*Prompt:*
Count how many lines in the records below contain the string "percent", and reply with that number alone.

*Provided data:*
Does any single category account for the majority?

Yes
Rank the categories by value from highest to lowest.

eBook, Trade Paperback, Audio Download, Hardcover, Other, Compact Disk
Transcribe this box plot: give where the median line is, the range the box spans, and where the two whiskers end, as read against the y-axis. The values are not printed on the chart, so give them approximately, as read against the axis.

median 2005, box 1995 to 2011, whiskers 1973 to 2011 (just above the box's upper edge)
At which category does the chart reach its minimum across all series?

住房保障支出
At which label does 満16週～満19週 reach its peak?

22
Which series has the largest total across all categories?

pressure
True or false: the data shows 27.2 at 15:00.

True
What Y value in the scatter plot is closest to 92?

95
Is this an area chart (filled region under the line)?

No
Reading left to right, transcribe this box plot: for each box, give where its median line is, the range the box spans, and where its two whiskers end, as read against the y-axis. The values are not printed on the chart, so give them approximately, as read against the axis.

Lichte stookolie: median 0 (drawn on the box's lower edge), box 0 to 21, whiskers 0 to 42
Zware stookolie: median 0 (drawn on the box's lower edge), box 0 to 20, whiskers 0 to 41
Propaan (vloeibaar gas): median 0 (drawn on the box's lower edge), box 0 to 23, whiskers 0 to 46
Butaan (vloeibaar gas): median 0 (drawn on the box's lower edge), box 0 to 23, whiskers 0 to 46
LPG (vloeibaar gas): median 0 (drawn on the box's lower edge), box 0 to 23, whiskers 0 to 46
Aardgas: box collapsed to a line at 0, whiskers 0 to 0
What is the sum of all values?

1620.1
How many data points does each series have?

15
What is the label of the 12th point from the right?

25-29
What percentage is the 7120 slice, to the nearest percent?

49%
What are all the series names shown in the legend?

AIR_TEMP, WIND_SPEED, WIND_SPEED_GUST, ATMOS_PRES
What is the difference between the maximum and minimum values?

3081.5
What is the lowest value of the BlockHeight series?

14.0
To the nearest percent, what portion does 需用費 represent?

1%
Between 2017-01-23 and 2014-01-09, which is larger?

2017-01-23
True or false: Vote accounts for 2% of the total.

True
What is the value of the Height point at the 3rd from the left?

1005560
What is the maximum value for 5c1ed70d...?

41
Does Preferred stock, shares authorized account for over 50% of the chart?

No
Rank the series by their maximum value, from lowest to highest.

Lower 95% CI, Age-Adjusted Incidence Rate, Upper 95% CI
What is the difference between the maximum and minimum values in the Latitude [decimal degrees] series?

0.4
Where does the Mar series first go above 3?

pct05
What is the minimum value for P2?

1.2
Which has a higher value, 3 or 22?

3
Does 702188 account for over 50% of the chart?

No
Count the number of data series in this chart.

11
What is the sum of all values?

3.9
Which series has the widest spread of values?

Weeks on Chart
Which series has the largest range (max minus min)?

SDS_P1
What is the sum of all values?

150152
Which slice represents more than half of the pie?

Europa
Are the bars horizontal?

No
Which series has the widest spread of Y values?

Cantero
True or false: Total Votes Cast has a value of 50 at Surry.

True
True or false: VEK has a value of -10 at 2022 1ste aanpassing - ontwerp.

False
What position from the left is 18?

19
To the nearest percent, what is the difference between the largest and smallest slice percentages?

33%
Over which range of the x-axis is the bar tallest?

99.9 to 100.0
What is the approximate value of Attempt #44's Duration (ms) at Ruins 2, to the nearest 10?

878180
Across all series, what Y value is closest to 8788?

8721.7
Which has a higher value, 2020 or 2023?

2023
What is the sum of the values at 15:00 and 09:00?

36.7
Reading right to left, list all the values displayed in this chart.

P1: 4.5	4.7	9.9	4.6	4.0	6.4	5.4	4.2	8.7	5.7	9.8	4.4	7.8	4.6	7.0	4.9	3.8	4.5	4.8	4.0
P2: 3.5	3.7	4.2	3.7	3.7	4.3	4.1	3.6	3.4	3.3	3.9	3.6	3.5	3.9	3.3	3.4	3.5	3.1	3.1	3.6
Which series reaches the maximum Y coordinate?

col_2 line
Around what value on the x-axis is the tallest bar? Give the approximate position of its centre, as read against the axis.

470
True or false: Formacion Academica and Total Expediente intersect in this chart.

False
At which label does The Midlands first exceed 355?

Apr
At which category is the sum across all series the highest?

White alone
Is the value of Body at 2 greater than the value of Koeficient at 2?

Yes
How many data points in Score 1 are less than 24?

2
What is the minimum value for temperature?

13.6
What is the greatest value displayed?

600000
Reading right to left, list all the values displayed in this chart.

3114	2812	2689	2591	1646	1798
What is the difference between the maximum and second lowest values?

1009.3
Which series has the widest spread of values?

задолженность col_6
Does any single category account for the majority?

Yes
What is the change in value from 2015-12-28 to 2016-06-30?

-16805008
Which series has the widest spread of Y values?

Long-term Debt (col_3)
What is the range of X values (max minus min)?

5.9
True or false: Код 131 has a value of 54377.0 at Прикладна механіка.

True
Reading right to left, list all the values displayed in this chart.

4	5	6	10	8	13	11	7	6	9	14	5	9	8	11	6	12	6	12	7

*Response:*
3